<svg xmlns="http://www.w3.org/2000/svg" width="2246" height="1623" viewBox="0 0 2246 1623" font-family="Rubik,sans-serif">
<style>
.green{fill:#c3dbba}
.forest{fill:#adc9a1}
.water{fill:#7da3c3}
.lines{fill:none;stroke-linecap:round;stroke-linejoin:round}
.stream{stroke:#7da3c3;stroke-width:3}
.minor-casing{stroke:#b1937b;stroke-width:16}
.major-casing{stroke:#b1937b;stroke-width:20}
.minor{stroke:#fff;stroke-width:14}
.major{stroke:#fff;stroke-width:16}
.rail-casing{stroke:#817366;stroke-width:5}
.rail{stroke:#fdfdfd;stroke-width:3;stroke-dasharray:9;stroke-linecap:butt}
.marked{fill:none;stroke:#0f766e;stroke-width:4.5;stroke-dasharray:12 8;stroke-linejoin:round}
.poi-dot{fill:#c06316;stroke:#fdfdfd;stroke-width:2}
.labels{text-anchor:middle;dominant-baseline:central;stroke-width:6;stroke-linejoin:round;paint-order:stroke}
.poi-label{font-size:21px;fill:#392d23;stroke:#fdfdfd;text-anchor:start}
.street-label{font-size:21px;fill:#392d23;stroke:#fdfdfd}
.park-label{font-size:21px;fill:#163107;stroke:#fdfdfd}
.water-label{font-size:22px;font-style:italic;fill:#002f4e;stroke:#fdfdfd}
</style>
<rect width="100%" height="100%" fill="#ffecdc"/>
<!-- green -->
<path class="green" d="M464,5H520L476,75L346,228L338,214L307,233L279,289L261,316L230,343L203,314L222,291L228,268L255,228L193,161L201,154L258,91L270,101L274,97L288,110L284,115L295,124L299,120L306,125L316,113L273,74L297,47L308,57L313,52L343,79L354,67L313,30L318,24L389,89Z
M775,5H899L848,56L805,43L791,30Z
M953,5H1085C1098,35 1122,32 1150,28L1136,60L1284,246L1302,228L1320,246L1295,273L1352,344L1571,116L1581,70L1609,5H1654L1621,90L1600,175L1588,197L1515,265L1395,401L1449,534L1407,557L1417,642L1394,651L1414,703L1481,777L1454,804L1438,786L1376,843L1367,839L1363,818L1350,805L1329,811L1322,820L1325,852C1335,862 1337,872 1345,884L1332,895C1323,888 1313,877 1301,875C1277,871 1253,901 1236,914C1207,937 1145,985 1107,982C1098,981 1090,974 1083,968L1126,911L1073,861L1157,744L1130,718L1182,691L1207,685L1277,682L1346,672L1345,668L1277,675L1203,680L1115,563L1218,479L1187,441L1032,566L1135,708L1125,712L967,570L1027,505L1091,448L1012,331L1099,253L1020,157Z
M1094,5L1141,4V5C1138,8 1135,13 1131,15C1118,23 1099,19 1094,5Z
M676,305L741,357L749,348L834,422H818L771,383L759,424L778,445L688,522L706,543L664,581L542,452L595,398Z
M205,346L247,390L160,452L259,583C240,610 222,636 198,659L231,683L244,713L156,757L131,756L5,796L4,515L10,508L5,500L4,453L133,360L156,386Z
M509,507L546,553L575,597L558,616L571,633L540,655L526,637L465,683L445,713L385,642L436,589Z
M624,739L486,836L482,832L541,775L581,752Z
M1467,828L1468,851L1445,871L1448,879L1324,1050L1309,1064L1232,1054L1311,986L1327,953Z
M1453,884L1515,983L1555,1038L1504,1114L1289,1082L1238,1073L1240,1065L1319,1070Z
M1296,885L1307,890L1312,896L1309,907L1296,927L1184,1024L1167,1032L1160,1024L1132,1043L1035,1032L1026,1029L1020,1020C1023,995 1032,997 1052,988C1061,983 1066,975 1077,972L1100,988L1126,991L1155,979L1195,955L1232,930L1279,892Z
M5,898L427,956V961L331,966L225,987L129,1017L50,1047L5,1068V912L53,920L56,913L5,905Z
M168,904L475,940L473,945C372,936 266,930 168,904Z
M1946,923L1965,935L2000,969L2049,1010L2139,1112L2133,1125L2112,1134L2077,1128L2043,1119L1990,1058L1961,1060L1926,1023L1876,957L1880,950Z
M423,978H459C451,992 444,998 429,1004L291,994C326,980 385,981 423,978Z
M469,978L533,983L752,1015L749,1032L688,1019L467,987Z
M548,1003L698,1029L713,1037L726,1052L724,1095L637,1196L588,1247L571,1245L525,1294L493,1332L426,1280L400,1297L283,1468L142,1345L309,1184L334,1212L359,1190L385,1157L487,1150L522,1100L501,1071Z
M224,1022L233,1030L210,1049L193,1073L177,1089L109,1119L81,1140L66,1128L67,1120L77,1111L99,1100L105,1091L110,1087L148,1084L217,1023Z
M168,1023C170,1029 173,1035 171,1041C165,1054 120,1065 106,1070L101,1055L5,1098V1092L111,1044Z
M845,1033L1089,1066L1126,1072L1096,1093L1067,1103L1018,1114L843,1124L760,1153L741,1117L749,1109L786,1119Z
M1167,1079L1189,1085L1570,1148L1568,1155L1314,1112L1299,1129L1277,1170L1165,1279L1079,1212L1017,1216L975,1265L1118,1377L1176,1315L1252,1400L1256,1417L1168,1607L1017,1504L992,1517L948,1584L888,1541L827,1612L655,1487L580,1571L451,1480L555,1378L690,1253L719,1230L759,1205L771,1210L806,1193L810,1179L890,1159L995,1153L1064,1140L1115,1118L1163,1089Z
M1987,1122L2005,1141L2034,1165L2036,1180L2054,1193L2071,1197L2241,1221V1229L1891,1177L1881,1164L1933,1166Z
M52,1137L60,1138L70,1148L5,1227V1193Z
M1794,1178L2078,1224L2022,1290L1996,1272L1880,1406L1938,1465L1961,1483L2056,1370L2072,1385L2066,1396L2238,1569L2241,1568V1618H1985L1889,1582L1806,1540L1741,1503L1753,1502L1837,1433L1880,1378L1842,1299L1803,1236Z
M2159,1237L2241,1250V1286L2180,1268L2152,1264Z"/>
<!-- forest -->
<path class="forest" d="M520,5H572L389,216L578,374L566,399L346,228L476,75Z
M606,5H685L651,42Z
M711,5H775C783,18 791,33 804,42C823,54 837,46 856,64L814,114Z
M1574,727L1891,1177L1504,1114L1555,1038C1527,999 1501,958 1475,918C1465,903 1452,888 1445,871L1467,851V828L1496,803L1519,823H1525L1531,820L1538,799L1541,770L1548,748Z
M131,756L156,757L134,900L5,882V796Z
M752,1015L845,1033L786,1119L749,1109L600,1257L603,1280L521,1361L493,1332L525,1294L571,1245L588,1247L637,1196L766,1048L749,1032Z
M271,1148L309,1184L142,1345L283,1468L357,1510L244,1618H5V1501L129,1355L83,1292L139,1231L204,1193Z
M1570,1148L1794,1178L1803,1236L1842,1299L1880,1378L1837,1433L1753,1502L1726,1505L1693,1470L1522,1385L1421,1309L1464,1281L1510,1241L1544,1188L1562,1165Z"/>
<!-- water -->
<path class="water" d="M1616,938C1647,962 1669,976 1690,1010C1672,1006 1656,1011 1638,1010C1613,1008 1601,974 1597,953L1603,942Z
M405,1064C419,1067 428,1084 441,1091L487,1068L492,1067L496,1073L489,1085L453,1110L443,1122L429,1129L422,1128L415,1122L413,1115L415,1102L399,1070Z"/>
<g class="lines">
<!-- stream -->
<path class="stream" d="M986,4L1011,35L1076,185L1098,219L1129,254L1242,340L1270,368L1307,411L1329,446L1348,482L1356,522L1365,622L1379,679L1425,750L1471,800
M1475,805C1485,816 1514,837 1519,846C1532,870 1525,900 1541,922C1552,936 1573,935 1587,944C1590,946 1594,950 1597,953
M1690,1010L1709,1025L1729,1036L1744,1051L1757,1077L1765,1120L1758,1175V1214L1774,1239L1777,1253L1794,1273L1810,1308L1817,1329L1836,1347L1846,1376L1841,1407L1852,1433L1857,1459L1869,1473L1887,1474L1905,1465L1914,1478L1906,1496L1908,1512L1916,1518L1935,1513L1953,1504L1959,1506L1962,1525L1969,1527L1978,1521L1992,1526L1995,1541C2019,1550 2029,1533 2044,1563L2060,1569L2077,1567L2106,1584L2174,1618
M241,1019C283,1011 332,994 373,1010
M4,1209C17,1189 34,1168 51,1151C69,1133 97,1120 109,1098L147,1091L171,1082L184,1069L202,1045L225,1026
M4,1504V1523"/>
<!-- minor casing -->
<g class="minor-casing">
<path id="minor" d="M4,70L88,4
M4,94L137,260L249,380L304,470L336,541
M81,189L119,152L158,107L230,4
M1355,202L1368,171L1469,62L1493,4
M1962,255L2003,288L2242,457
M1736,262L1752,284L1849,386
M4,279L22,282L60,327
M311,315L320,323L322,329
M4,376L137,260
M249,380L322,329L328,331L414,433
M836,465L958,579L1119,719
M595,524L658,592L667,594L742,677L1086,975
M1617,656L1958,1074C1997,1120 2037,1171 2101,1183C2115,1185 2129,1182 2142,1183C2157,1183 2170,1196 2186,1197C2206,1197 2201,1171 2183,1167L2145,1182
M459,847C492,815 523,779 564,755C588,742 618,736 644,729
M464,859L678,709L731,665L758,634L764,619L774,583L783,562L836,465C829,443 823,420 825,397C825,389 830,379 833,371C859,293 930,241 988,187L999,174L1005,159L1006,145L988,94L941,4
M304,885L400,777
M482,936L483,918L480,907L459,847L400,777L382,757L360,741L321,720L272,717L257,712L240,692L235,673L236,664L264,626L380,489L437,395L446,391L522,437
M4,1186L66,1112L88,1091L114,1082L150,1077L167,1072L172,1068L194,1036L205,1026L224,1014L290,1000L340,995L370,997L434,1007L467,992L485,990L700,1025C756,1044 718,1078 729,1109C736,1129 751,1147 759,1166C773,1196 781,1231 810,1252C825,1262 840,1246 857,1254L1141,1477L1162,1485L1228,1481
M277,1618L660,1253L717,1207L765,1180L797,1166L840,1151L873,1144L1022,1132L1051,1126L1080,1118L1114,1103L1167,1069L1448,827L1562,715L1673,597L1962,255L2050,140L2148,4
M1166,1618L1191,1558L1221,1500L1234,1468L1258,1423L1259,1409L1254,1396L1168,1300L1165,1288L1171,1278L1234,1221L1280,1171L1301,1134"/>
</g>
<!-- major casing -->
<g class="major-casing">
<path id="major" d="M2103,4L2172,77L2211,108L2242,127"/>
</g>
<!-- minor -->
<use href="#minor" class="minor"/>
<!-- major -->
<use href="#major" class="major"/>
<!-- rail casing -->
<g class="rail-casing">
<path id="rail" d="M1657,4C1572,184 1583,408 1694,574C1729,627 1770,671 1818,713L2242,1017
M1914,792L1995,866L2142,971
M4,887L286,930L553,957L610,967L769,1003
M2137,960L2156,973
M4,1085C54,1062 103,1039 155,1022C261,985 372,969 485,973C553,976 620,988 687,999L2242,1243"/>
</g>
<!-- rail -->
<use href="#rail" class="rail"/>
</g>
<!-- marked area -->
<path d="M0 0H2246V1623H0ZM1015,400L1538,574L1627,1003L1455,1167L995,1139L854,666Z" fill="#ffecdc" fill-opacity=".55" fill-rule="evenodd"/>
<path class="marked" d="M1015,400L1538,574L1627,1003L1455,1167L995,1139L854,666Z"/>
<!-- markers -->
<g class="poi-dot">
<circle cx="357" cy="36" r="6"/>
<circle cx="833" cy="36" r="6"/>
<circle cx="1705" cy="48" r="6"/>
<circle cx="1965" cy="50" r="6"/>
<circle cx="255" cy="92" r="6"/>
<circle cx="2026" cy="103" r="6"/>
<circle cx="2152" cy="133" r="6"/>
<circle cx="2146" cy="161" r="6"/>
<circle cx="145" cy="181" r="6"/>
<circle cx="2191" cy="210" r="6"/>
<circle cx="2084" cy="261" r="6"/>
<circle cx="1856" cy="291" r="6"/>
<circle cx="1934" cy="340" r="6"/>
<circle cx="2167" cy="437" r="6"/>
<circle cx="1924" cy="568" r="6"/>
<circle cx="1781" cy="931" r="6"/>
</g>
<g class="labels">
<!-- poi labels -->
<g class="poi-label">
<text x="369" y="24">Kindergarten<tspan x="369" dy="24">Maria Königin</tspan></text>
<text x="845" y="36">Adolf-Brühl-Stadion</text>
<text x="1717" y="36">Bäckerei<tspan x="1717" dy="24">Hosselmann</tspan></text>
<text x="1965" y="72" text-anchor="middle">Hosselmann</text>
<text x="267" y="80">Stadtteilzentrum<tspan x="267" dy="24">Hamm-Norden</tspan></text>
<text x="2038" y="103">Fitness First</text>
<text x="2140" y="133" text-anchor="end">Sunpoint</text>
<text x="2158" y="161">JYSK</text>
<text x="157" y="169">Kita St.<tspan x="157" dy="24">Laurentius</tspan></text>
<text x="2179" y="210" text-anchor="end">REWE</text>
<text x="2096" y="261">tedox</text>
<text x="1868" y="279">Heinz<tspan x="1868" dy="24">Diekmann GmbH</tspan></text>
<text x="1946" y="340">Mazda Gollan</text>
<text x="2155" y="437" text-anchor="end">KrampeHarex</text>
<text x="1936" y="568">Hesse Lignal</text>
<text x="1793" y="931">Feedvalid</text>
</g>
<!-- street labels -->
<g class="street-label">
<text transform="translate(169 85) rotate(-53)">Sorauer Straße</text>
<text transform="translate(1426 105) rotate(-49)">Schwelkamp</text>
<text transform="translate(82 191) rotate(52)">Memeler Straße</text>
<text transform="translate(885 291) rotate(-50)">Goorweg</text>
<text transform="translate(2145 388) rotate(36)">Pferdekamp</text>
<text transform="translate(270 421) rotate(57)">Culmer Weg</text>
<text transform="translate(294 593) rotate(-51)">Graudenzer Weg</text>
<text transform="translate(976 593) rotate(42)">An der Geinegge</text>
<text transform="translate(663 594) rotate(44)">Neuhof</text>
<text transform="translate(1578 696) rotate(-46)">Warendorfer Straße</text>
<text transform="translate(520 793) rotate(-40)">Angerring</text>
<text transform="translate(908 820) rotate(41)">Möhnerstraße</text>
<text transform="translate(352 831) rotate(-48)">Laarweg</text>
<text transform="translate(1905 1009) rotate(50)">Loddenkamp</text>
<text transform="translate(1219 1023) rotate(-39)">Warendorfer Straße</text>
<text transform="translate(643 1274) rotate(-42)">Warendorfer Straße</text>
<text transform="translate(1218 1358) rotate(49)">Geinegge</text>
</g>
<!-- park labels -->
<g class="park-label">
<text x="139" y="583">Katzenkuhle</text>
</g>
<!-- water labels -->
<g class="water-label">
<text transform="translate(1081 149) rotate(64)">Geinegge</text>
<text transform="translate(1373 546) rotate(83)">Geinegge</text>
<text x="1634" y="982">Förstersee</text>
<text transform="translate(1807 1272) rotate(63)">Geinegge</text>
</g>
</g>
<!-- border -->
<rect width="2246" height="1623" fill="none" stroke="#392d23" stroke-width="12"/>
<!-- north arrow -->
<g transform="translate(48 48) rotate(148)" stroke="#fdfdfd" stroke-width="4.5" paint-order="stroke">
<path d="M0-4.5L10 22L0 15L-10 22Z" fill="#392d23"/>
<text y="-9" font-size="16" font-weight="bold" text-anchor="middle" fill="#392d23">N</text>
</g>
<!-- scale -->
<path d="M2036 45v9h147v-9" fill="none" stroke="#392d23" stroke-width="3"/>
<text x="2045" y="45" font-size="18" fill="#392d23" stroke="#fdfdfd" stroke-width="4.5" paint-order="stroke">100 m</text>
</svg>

========================

• [What this task involves]: Where a line of the records has the string "lines", copy that line.

• [Response]:
.lines{fill:none;stroke-linecap:round;stroke-linejoin:round}
<g class="lines">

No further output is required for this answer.